It would be a serious national misfortune if the admirable results attained by these war measures were lost by relaxations. Most of the pressure exerted upon Parliament has up to the present been in the direction of easing the grip of the state on the traffic. Most candidates in all parties at the last election were forced to pledge themselves to support reduction in the beer duty. Clubs, even more than "pubs," have urged extensions in drinking hours. The beer duty has already been reduced. It is anticipated that the reduction will have the effect of increasing consumption. This is regrettable, for it means so much reclaimed land once more sinking into the malarial swamp.

There is one consolation, however, that the women will claim the next turn in reduction of taxation. Sugar and tea will then provide effective barriers in the way of a further cheapening of alcoholic liquors just yet. But all this is a long, long way off prohibition. A majority of 20 to 1 against Mr. Scrymgeour's prohibition bill, and a majority of 4 to 1 in favour of cheaper beer—both recorded in the same parliamentary week—is not encouraging to those who would suppress alcohol in Britain.

Temperance reformers here are, therefore, watching the progress of America's bold bid for sobriety with hopeful, if anxious, eyes, and with longing hearts. What Britain does next will depend entirely on the success or failure of what America is doing now.
# # # #
• WORK INSTRUCTION:
Answer these questions using the extract above on drink and taxation in Britain:
1. What majority was recorded against Mr. Scrymgeour's prohibition bill?
2. Which tax does the extract say has already been reduced?
3. Whose effort are temperance reformers in Britain watching?

[Extracted page text data]
# # # #
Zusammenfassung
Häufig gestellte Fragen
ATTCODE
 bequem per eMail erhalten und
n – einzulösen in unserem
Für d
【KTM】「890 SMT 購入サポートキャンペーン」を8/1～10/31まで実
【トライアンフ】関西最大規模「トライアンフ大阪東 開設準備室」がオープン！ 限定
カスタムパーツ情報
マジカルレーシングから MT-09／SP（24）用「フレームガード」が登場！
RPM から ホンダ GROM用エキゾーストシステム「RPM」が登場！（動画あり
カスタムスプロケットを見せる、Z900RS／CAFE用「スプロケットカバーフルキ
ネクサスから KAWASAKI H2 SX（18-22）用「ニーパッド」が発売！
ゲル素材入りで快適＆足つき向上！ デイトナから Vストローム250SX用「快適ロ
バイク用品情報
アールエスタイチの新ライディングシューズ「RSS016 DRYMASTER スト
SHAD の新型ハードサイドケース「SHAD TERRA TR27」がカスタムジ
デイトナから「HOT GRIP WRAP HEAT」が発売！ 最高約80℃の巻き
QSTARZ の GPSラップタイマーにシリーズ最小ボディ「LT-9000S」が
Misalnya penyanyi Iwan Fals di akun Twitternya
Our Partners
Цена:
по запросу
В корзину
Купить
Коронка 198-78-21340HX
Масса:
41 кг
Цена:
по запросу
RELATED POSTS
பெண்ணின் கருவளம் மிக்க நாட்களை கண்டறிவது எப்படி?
# # # #
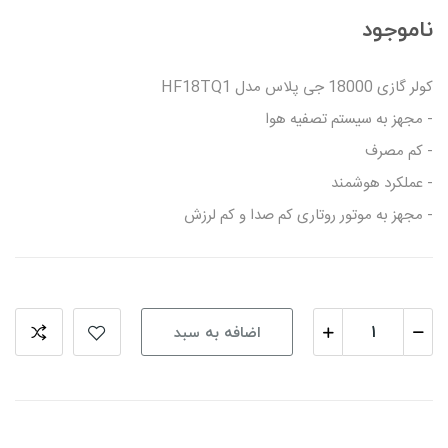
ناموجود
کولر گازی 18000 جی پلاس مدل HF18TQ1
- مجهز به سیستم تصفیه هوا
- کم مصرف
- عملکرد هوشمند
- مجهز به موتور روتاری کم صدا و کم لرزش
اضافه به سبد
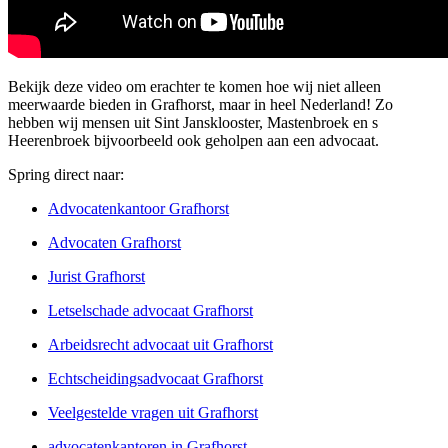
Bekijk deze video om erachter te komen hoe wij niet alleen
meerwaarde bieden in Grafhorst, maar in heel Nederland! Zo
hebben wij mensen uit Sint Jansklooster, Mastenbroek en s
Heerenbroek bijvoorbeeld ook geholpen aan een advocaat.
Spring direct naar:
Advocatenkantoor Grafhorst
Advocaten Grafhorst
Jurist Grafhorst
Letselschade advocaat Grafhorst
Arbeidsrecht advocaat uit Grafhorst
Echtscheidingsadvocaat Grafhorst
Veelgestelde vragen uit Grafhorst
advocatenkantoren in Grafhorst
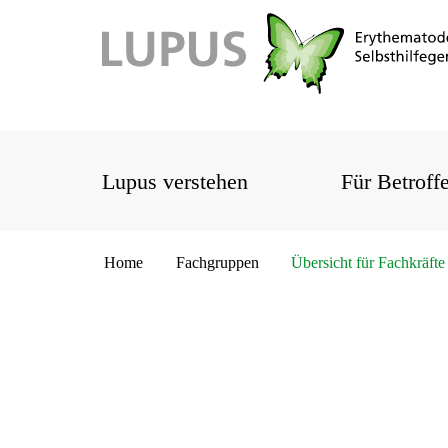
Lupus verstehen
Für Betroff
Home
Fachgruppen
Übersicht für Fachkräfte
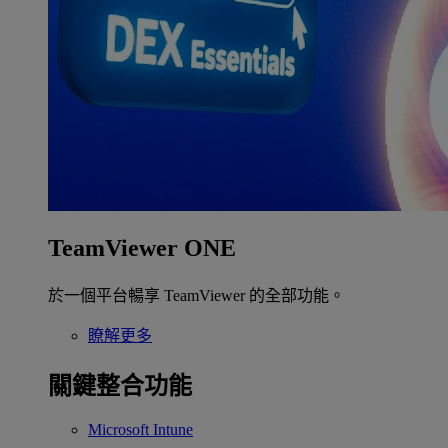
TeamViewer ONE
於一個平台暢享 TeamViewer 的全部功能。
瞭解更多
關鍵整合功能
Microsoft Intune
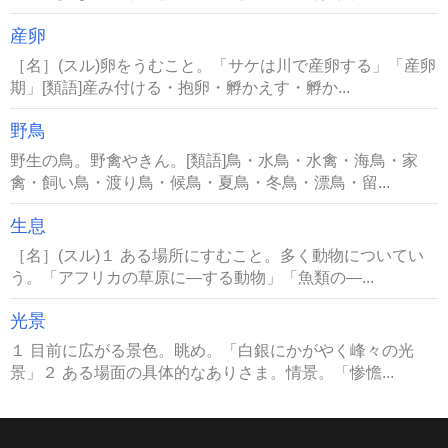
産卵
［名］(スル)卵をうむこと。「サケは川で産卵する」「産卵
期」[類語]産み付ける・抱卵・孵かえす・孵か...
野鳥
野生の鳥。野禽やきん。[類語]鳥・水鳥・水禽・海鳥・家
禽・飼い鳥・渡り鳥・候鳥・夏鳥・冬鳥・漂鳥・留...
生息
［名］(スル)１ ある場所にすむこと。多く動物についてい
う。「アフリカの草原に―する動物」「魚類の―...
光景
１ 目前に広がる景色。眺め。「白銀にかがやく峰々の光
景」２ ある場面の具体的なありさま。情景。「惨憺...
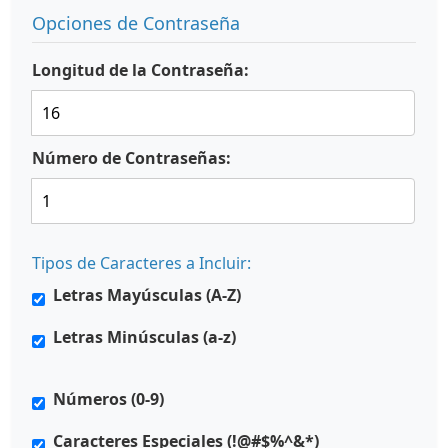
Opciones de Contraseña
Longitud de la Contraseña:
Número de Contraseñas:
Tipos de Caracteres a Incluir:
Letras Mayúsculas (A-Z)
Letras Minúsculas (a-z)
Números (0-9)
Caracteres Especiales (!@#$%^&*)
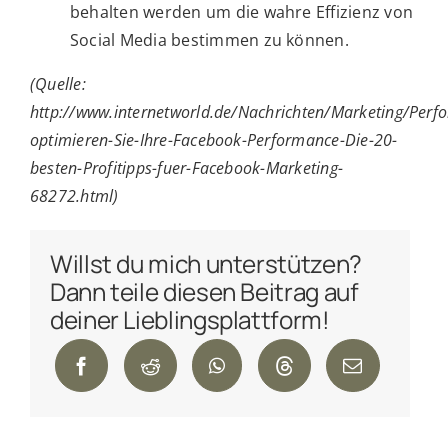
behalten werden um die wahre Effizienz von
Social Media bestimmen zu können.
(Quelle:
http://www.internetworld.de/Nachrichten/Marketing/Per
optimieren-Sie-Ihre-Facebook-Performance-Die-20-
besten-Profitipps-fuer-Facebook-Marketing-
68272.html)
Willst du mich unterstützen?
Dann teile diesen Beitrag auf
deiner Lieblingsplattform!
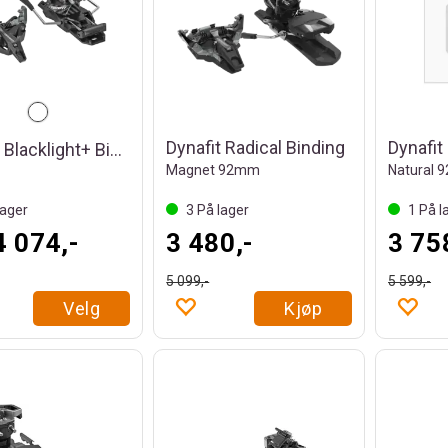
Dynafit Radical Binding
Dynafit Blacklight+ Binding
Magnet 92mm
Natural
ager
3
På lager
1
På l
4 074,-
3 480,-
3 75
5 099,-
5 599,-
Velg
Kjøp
# # # #
• EXPECTED ANSWER:
1. A majority of 20 to 1.
2. The beer duty.
3. America's bold bid for sobriety.